» WORK ORDER: Write out each of the lines below word for word, leaving out the pictures.

» Saved data entries:
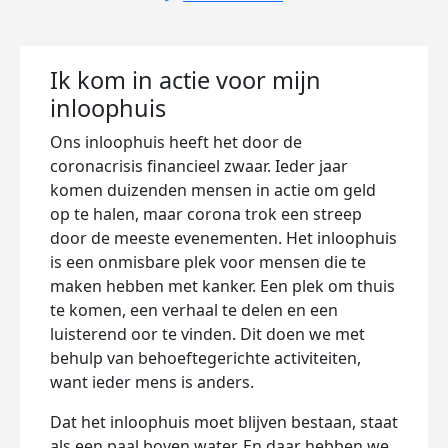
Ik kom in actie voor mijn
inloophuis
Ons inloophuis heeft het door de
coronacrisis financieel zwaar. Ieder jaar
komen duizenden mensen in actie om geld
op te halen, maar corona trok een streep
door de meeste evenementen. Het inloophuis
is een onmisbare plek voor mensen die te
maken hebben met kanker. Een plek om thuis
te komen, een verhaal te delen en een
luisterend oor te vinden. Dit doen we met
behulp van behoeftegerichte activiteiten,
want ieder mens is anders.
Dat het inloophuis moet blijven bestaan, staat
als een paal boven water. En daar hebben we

» WRITTEN ANSWER:
Ik kom in actie voor mijn
inloophuis
Ons inloophuis heeft het door de
coronacrisis financieel zwaar. Ieder jaar
komen duizenden mensen in actie om geld
op te halen, maar corona trok een streep
door de meeste evenementen. Het inloophuis
is een onmisbare plek voor mensen die te
maken hebben met kanker. Een plek om thuis
te komen, een verhaal te delen en een
luisterend oor te vinden. Dit doen we met
behulp van behoeftegerichte activiteiten,
want ieder mens is anders.
Dat het inloophuis moet blijven bestaan, staat
als een paal boven water. En daar hebben we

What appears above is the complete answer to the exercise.